As he grew older, he struggled with poverty. In 1795, three years before his death, he resigned from the Royal Society because he could not afford its dues. He died on August 15, 1798.

François Viète

François Viète

François Viète was born in 1540 in France; he was a successful politician who also made very important contributions to algebra. He is credited for example with introducing letters to represent known and unknown values in mathematical equations. His writings were also important in establishing the symbol (+) as representing addition and (-) as representing subtraction.

His family was well connected; his mother, for example, was the first cousin of the president of Parliament in Paris. Viète was able to take advantage of these connections through out his life. He attended the University of Poitiers and in 1560, he graduated with a law degree.

Although a lawyer by profession, he took a strong interest in math and science and published his first mathematical paper in 1571. He was especially interested in the works of Pappus and Diophantus.

Viète was a Huguenot and he lived in Paris during the St. Bartholomew's Day Massacre where many thousands of protestant Hugeuenots were killed.

In 1573, he became a councillor at Rennes where he remained until 1580. At that time, he was appointed by King Henry III to be a royal privy councillor in Paris. In 1584, King Henry III's younger brother became ill and died; this meant that Henry of Navarre, a protestant, became heir to the throne. In the struggle that erupted, Viète, a protestant, was kicked out of office.

Viète left Paris and headed to the small town of Beauvoir-sur-Mer. He spent five years there where he was able to devote time to studying mathematics. It was during this time that he did most of his most imporant work relating to cubic equations and mathematical notation.

Viète believed that the Greeks had not revealed all their mathematical insights. He believed that they had secret methods which he hoped to rediscover. In this way, he introduced what would later become variables and coefficients.

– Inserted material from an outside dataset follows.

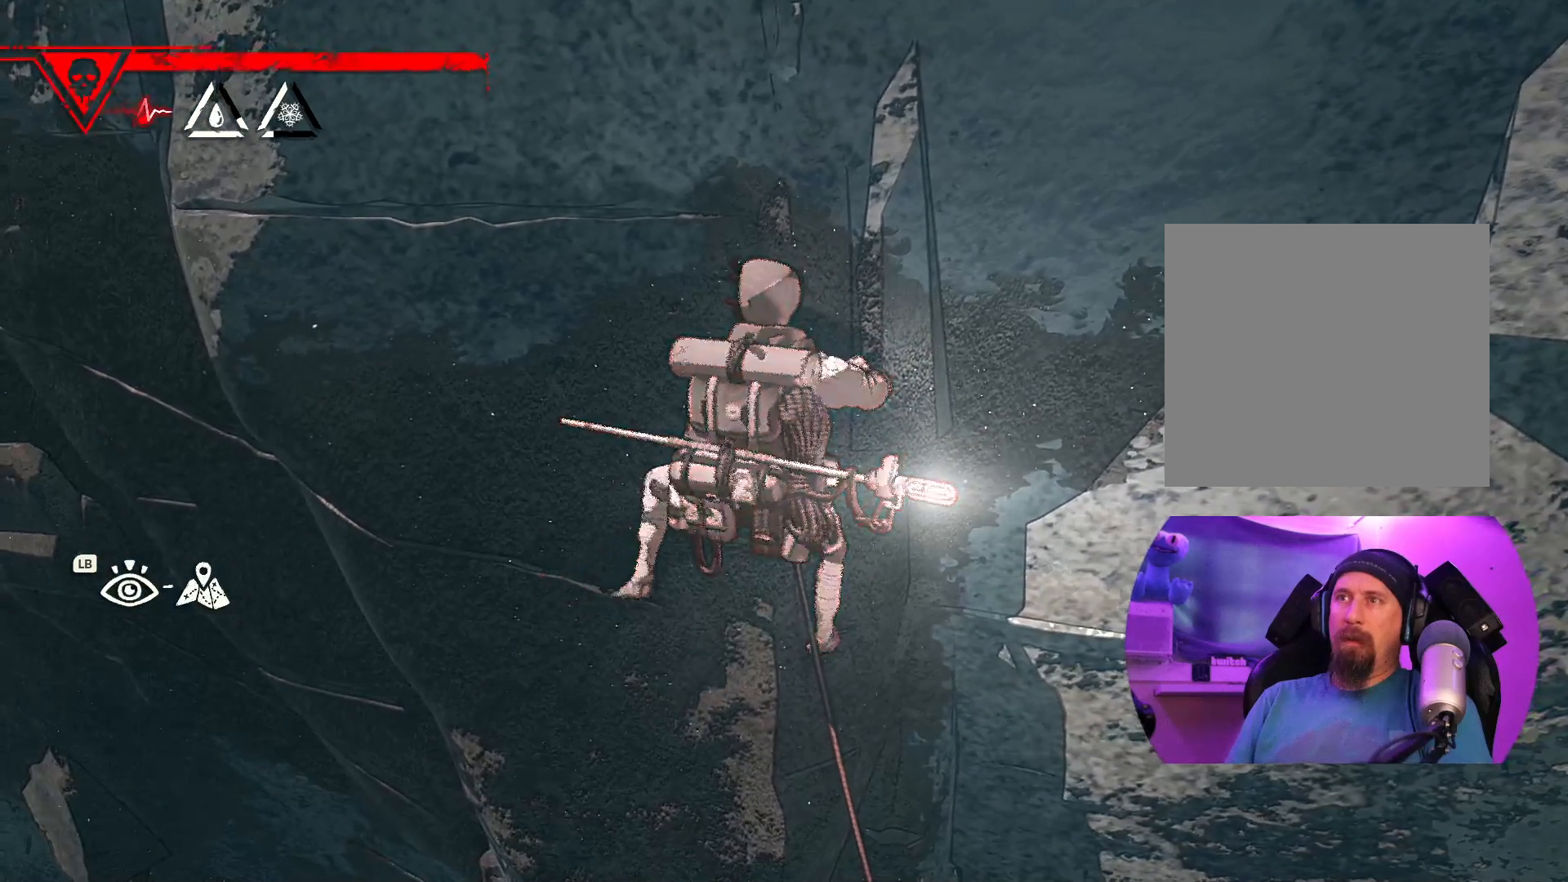
{"buttons": [], "left_stick": "center", "right_stick": "center", "events": [[67, "left_stick", "left"], [250, "left_stick", "center"]]}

In Viète's view, he had restored the hidden mathematical methods of the Greeks.

In 1589, he was called back to parliament in Tours. This happened just before Henry III was assassinated on August 1, 1589. He stayed on as the protestant Henry of Navarre became King Henry IV.

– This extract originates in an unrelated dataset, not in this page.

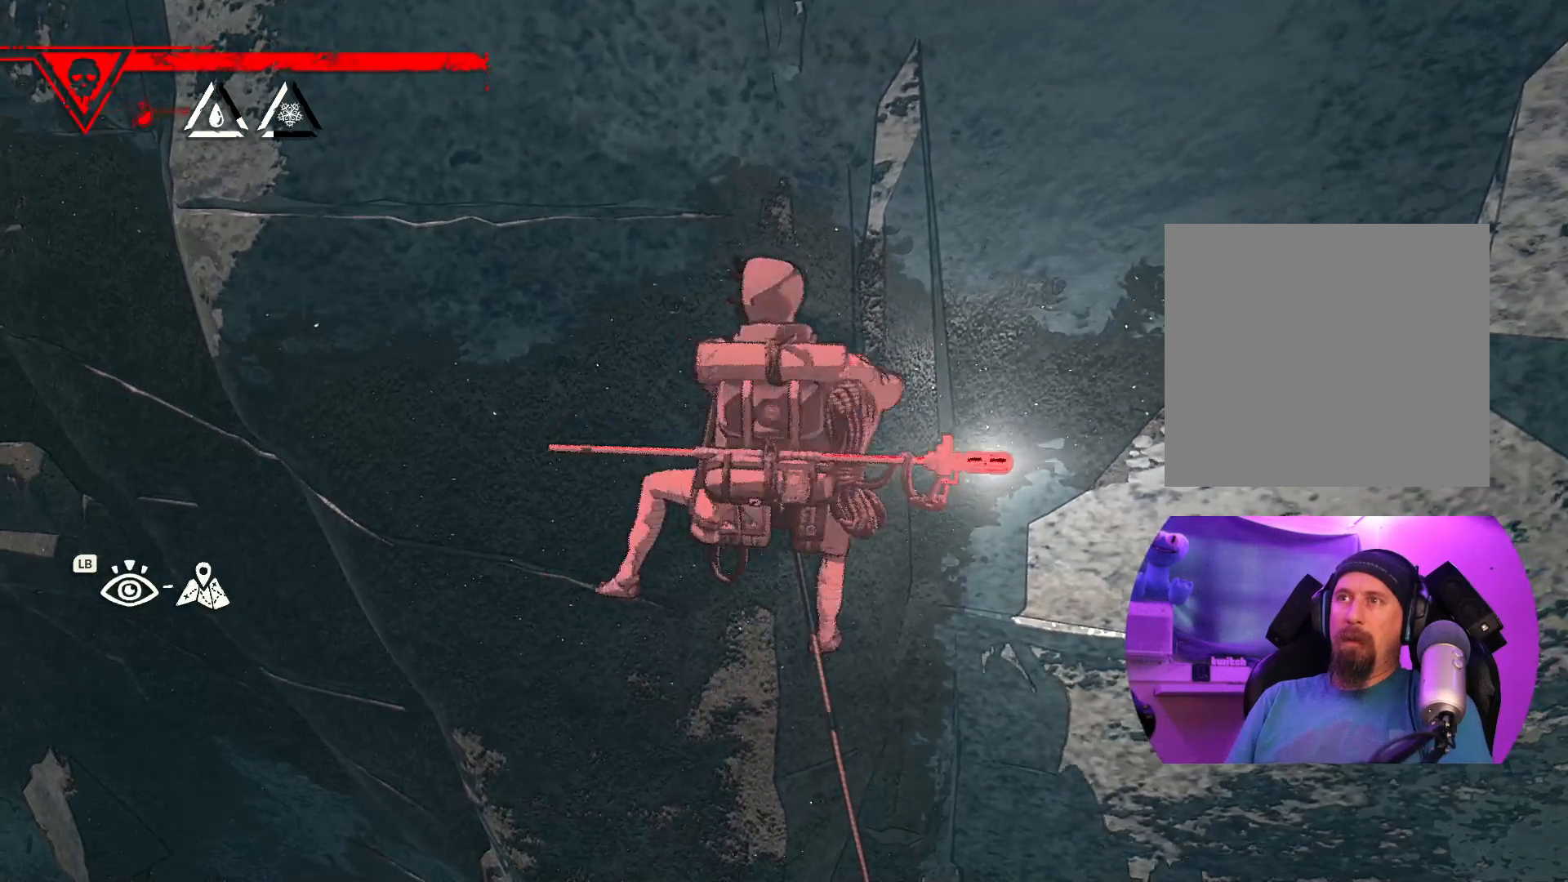
{"buttons": ["R1", "R2"], "left_stick": "center", "right_stick": "center", "events": [[33, "R1", "down"], [33, "R2", "down"]]}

In 1590, a coded letter to King Philip II of Spain was intercepted by the French. Viète, at this time, had a very strong reputation in mathematics and he was given the task of deciphering the note. This he accomplished in March of 1590. The MacTutor web site quotes a historical text:

... when Philip, assuming that the cipher could not be broken, discovered that the French were aware of his military plans, he complained to the Pope that black magic was being employed against his country.

When in 1592, King Henry IV converted to Catholicism. Viète did the same.

In 1593, there was a challenge made to all mathematicians by Adriaan van Roumen, a professor of math at Louvain. Roumen asked for a solution to an equation which had 45 terms. Viète was able to solve this problem. In fact, Roumen asked for one solution. Viète was able to demonstrate that there were 23 positive solutions.

Viète was very wealthy. He published all of his writings himself and sent them out to scholars throughout Europe. In all of his writings, he only focuses on positive values. Like many of the mathematicians before him, he did not include consideration of negative numbers in his writings.

He was a member of the Royal Privy Council until his death in February, 1603.

Pierre Laurent Wantzel

Pierre Laurent Wantzel

Pierre Larent Wantzel was born on June 5, 1814 in Paris, France. His father was a professor of applied mathematics at the Ecole speciale du Commerce. From an early age, Wantzel showed tremendous ability in mathematics. Ademar Jean Claude Barre de Saint-Venantrelates an anecdote that when Wantzel was 9 years old, his teacher would send for him to help with certain difficult surveying problems.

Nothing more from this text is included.